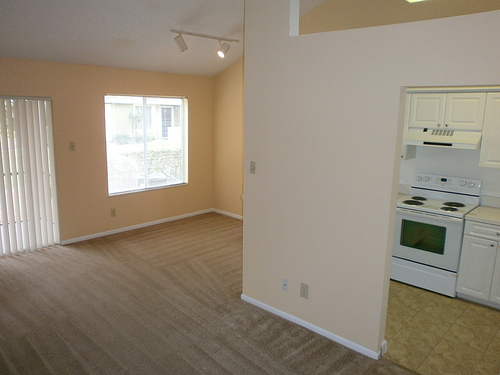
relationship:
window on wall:
[105, 96, 190, 195] [53, 68, 247, 243]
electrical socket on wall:
[299, 281, 310, 300] [246, 28, 400, 354]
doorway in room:
[379, 89, 497, 374] [2, 2, 499, 372]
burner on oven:
[443, 207, 457, 212] [389, 172, 481, 298]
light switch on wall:
[248, 160, 256, 173] [246, 28, 400, 354]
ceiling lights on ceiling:
[174, 30, 237, 59] [3, 2, 242, 72]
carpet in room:
[2, 214, 413, 372] [2, 2, 499, 372]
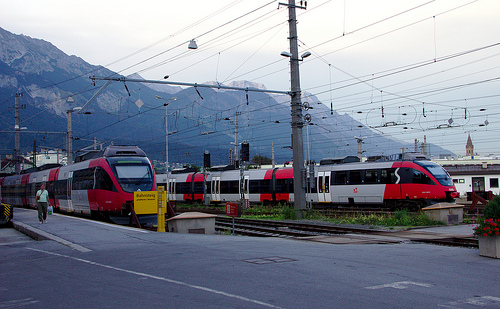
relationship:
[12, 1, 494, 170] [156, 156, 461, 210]
wires above train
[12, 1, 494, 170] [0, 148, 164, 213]
wires above train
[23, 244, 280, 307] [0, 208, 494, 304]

++++++++

• Written instruction
Please write out the material above line for line, leaving the pictures out.

• Finished exercise
relationship:
window on wall:
[105, 96, 190, 195] [53, 68, 247, 243]
electrical socket on wall:
[299, 281, 310, 300] [246, 28, 400, 354]
doorway in room:
[379, 89, 497, 374] [2, 2, 499, 372]
burner on oven:
[443, 207, 457, 212] [389, 172, 481, 298]
light switch on wall:
[248, 160, 256, 173] [246, 28, 400, 354]
ceiling lights on ceiling:
[174, 30, 237, 59] [3, 2, 242, 72]
carpet in room:
[2, 214, 413, 372] [2, 2, 499, 372]
relationship:
[12, 1, 494, 170] [156, 156, 461, 210]
wires above train
[12, 1, 494, 170] [0, 148, 164, 213]
wires above train
[23, 244, 280, 307] [0, 208, 494, 304]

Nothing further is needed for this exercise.